You will often find some family cheering for me. My dad Steven, my mother Amy, my step-mother Kourtney Kemp, big brother Ethan, and also my two baby brothers Elliot and Graham.
My biggest challenge as an athlete has been choosing the sport/sports I wanted to pursue further. When I was younger I played many sports, and as I got older, especially into high school, I had to choose which sports I had to stop playing even if I loved them. Whenever I was faced with that choice, I thought about it for a very long time, looked at the pros and cons, and I often made uncertain/ hard decisions that to this day I still question sometimes. I am still overcoming those decisions I have had to make, and I do have some regrets, but to help me get over it I often try to realize that there is no going back, so I need to live with the choices I have made and have fun playing the sports I do now, which I do very much still enjoy.

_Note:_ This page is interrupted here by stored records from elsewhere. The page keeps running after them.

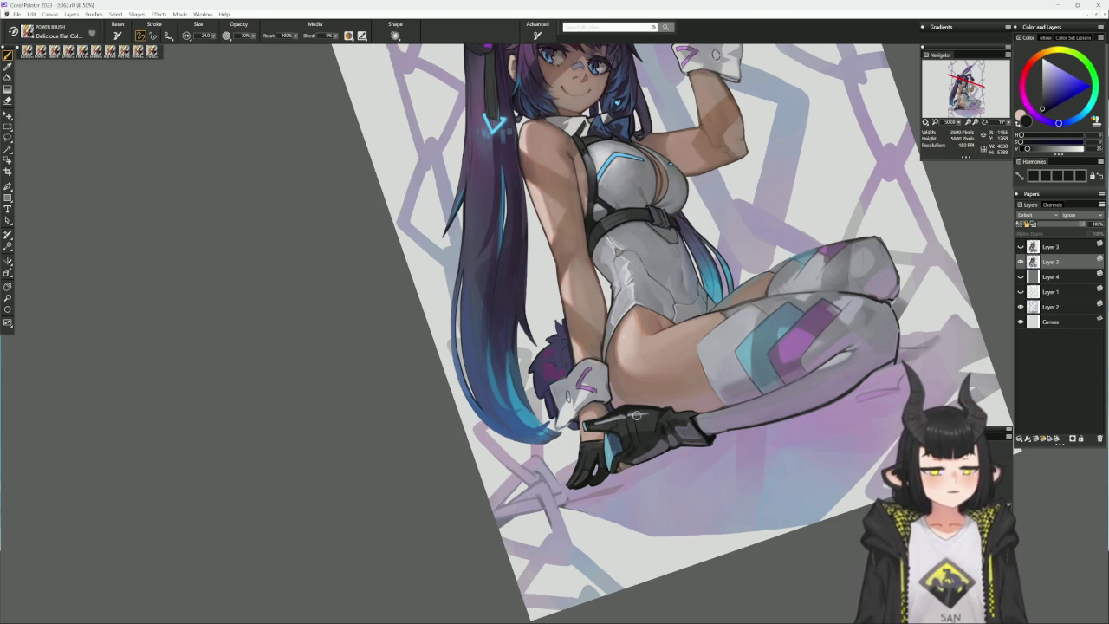
pyautogui.press('n')
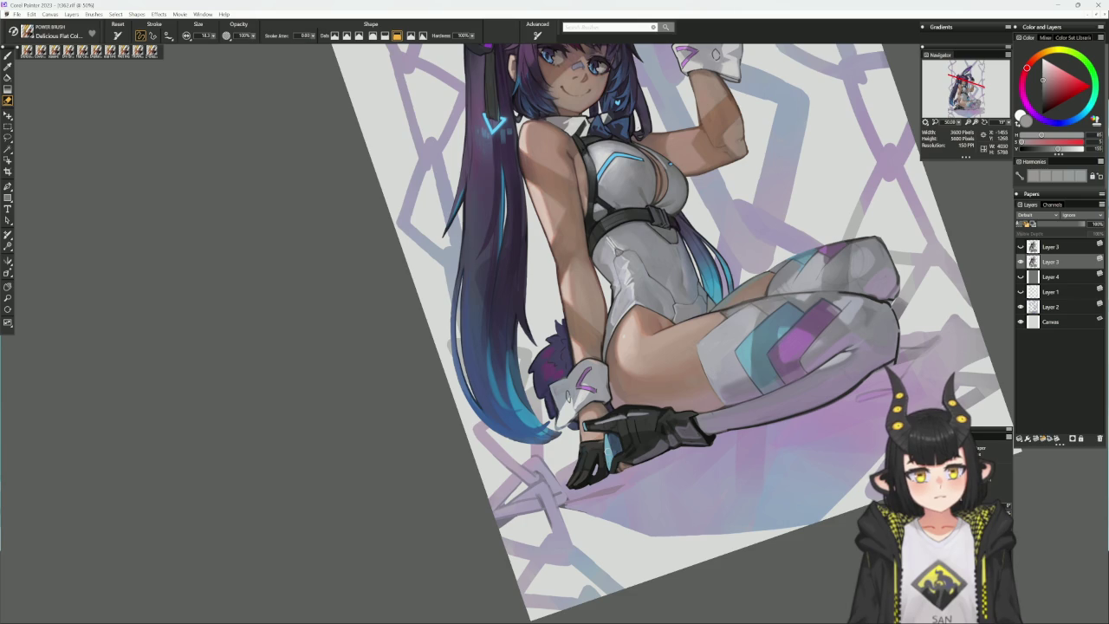
pyautogui.press('b')
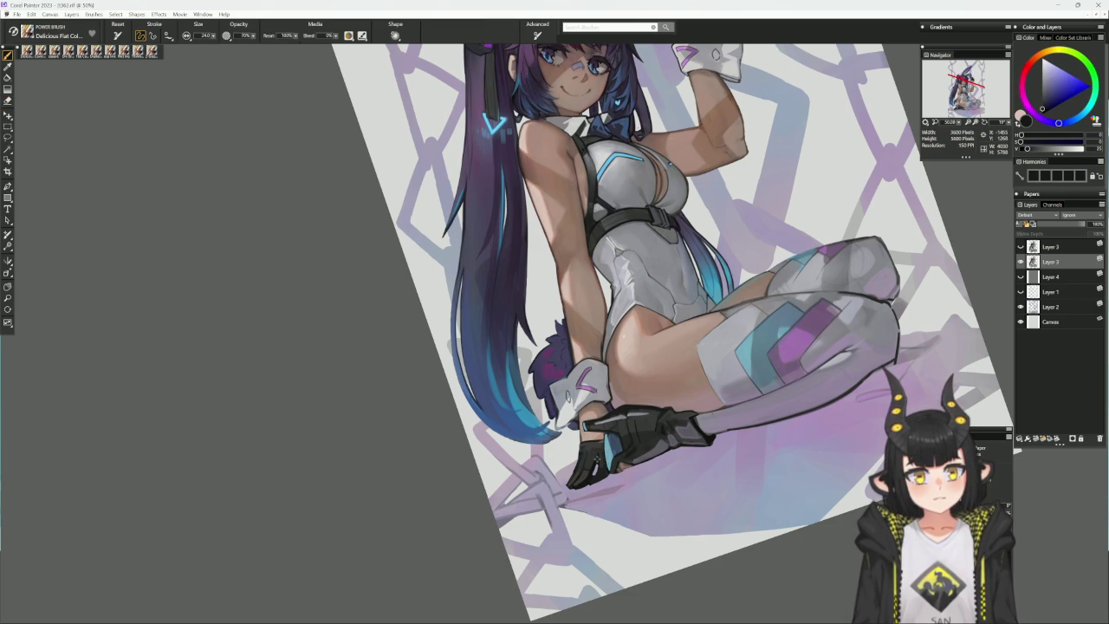
pyautogui.press('bracketleft')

My main goals this year are to have as much fun as possible while working as hard as I can, and make it as far into/close to the State Meet in as many events as I can.
We are mostly looking forward to spending this last year we have running track together.

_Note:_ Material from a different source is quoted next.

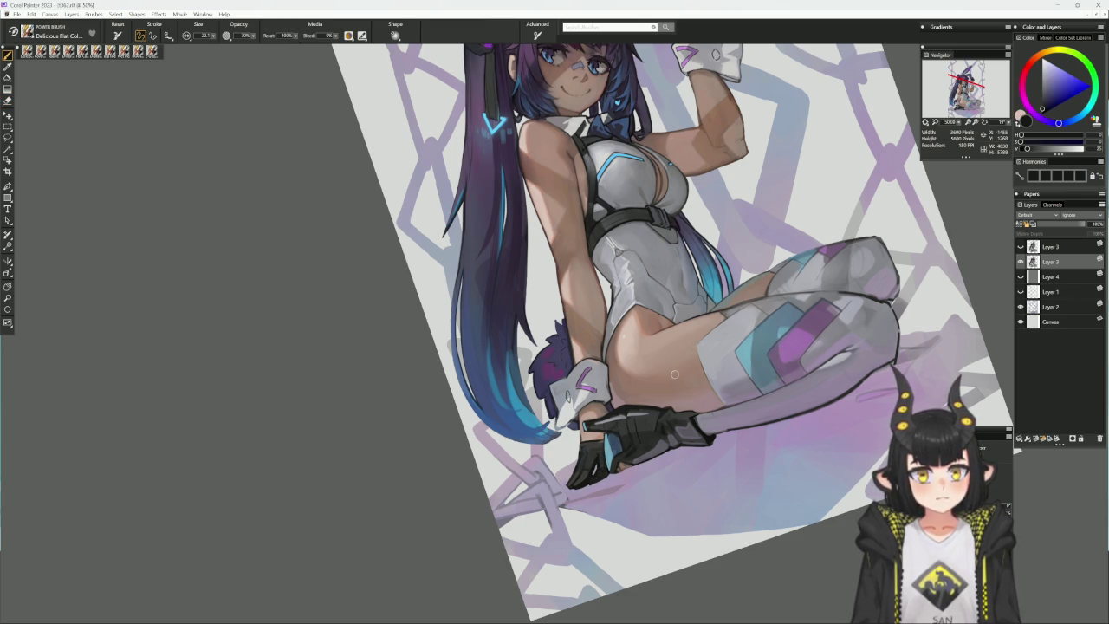
# - Erase stray glove edges using its sampled light and dark tones, then return the view upright
pyautogui.press('e')
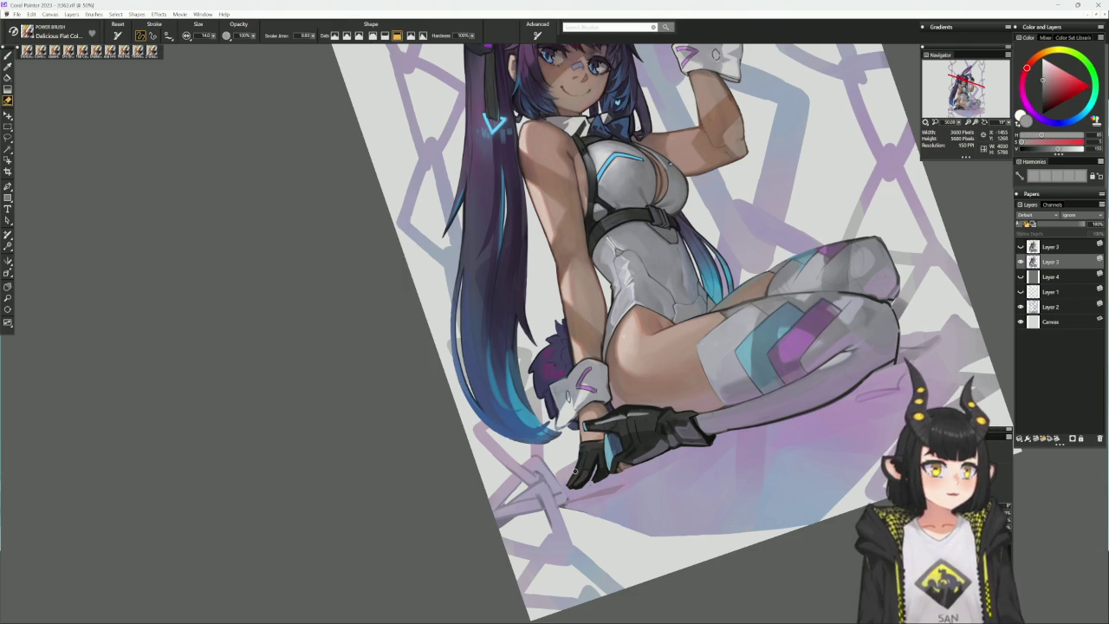
pyautogui.press('b')
pyautogui.moveTo(573, 471); pyautogui.dragTo(701, 391)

I wouldn't exactly call it a superstition, but I always keep a baton in my school backpack the whole year.
When I'm not doing track I am often playing soccer or doing homework. On the weekends when I typically have more free time, I am hanging out with friends or my two baby brothers.
To the younger athletes I would say to try and find a good balance between hard work and fun in sports. Many times people get way too nervous or are way too hard on themselves when it comes to track. I myself have experienced the nerves of running track, but it's important to remember that sports are for fun, and if you don't get that time or jump in that race or jump, it's ok. That one run or jump will not effect your entire life, so there's no point in spending to much time being nervous before, or being regretful after. All you need to do is the best you can do, the rest will follow.
Form is more important than you think. When your form is good when you are sprinting, you should look like you aren't running "very fast" (that is, putting in much effort), but really you are running fast.
I am ambidextrous so I can come off the blocks pretty equally with either foot forwards.